►
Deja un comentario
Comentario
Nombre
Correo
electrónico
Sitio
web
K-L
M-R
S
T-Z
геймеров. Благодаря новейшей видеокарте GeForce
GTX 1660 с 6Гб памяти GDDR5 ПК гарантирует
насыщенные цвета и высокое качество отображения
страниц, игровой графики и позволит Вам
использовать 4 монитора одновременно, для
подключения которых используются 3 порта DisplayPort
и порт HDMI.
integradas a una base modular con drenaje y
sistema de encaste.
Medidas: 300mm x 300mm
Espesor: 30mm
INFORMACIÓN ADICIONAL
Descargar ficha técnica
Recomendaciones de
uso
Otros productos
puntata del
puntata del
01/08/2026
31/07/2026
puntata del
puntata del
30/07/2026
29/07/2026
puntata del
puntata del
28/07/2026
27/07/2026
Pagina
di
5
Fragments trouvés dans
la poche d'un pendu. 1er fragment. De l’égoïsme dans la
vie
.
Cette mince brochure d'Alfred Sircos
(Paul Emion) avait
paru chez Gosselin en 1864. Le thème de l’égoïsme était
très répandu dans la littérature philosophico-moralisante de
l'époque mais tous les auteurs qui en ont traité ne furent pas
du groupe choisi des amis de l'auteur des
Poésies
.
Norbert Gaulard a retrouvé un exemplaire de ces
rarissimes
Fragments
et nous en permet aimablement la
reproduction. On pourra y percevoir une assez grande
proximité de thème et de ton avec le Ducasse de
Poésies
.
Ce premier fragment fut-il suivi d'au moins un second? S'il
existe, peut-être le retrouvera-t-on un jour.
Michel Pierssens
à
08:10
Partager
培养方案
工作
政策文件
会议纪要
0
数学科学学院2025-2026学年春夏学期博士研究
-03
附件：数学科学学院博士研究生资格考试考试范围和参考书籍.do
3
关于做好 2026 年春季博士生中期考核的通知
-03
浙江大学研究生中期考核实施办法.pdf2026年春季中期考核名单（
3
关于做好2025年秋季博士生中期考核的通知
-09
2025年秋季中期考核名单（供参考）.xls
◄
• **Work to complete**
Copy out each line of the data that has the word "thème" in it.

• **Answer space**
paru chez Gosselin en 1864. Le thème de l’égoïsme était
proximité de thème et de ton avec le Ducasse de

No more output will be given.